Even the JSE’s "big bird", Astral Foods, can’t wing it in this jittery market.
Astral — Africa’s biggest poultry operation — issued an upbeat trading statement on Wednesday indicating earnings for the year to end-September would be up at least 80%.

The trading update is not terribly surprising since trading conditions in the poultry sector have turned for the better — at least from the period when the sector was beset not only by prolonged drought conditions (which had the effect of pushing up feed prices) but also an outbreak of Avian influenza.
In short, Astral expects headline earnings to be at least 85% up on the previous year — implying a bottom line figure of around R35/share.
Notwithstanding the strong trading update, investors marked down the price of the group’s shares.
It’s not as if Astral’s shares are "expensive". They trade on a forward earnings multiple of just seven times, and dangle a mouth-watering forward yield (assuming a two times dividend cover) of around 6.8%.
What might have spooked the market was Astral’s admission that poultry sales volumes and selling prices came under pressure towards the end of the 2018 financial year due to weakened consumer demand. The group cited increases in the fuel price and the VAT rate as negative influences.
Astral has proven over the years to be a tough old bird when it comes to weathering difficult trading conditions. Whether the share is offering great value at these levels is a question that investors may only be willing to answer once a more detailed trading statement is released.
Gold miner Pan African Resources has an interesting underground project that in another time would be a no-brainer to bring quickly into production.
The company, however, is constrained by the closure earlier in 2018 of its Evander underground mines with the loss of 1,635 jobs, and the loss of investor appetite for more deep-level mining at the company which took a R1.78bn impairment against the asset.
There is, nevertheless, a high-grade block of ground that can be easily accessed from Evander’s 7 shaft that was closed in May.

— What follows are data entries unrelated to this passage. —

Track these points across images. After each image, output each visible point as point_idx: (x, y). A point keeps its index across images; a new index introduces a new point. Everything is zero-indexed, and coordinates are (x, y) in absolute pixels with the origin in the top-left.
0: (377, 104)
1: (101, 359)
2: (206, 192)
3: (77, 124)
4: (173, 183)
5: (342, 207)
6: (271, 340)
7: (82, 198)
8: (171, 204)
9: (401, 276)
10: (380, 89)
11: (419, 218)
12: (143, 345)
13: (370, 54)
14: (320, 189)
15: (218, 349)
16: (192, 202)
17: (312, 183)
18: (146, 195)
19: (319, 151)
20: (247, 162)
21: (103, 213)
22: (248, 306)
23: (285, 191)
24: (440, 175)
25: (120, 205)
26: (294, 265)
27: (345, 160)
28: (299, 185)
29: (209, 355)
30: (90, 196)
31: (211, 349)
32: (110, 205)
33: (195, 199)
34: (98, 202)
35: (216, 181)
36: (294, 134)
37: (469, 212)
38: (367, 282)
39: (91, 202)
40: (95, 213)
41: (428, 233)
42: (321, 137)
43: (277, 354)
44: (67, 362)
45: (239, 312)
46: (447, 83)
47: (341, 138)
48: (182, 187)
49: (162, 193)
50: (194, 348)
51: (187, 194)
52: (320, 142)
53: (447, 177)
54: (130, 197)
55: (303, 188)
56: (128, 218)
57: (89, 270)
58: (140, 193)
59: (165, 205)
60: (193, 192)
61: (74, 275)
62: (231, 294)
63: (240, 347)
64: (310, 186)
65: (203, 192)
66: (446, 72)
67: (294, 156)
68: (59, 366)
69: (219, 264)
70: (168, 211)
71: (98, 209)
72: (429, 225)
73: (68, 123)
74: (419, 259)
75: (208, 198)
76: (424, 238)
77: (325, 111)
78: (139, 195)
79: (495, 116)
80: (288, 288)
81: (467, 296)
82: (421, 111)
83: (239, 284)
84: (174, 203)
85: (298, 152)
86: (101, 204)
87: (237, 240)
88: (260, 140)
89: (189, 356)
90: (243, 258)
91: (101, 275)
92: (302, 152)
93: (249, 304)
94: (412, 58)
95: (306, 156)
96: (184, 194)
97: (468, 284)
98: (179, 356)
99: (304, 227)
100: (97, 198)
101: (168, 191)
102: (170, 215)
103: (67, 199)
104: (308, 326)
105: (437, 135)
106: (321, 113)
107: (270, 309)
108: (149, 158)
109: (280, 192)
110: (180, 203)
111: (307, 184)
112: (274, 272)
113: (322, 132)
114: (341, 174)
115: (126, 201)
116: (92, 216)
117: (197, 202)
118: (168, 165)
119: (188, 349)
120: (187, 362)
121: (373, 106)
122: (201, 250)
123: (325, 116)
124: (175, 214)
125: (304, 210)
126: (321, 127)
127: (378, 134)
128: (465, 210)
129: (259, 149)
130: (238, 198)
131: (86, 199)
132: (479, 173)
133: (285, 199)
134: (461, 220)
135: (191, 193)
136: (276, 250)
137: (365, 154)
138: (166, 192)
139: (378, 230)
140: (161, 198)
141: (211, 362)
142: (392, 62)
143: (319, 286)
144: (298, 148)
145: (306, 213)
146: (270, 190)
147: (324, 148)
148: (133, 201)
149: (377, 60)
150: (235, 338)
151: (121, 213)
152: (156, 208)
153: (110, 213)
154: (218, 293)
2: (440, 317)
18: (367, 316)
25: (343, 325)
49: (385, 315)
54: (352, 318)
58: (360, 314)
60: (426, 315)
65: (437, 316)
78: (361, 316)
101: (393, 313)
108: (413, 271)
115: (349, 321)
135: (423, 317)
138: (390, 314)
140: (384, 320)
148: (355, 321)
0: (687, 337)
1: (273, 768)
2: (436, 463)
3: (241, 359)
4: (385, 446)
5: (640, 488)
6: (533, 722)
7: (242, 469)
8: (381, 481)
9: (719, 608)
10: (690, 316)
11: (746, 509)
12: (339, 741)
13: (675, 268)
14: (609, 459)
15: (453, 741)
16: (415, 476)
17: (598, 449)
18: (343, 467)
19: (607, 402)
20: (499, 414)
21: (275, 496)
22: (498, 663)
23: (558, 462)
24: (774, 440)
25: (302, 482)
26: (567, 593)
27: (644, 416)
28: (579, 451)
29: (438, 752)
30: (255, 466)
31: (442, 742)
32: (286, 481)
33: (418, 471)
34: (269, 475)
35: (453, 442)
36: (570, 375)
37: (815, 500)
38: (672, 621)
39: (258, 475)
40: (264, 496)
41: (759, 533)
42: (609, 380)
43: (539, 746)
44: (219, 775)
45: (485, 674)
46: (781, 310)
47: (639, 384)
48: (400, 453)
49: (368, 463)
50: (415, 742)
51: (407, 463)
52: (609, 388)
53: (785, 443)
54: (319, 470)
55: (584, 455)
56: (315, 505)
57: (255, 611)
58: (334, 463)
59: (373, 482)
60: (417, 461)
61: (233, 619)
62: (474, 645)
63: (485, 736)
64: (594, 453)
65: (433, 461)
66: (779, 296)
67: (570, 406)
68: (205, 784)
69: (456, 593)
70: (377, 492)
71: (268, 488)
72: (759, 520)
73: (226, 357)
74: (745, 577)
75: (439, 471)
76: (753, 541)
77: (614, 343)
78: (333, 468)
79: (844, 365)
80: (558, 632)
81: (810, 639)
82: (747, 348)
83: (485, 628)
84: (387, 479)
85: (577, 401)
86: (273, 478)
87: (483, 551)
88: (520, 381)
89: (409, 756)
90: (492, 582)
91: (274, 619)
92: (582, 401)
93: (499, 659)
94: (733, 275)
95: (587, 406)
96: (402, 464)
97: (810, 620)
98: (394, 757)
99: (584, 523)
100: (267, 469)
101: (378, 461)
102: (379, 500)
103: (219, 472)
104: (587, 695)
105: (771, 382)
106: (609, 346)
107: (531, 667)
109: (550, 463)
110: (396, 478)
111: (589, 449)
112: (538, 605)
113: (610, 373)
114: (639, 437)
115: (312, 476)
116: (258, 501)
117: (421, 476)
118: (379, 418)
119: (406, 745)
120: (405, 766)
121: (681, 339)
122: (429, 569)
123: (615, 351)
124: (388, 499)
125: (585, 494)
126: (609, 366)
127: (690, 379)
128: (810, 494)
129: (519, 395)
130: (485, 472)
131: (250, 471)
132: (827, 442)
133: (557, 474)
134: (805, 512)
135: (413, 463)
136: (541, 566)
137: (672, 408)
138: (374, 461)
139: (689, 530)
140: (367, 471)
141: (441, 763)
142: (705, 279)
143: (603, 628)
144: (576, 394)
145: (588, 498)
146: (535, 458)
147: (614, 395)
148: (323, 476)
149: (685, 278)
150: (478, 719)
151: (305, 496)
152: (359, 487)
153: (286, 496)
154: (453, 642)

Pan African reckons the Egoli project could deliver 23,500oz of gold a year in the first four years of development and then 79,000oz annually over the next seven years at an all-in sustaining cost of R300,000/kg.
While not putting a price tag on the entire project, peak funding would be R870m.
Pan African has just completed its R1.7bn Elikhulu tailings retreatment project at Evander and is keen to develop the Royal Sheba prospect at Barberton, which has the potential to become a profitable, opencast mine with a very quick return on project capital.
So what’s to become of Egoli? Pan African CEO Cobus Loots suggests there could be a partnership to bring it into production. Finding a group willing to invest in an underground mining project in SA could be a challenge. There are scant new underground gold mining investments in SA so any success in attracting partners to this project would be a rare vote of confidence in the gold sector.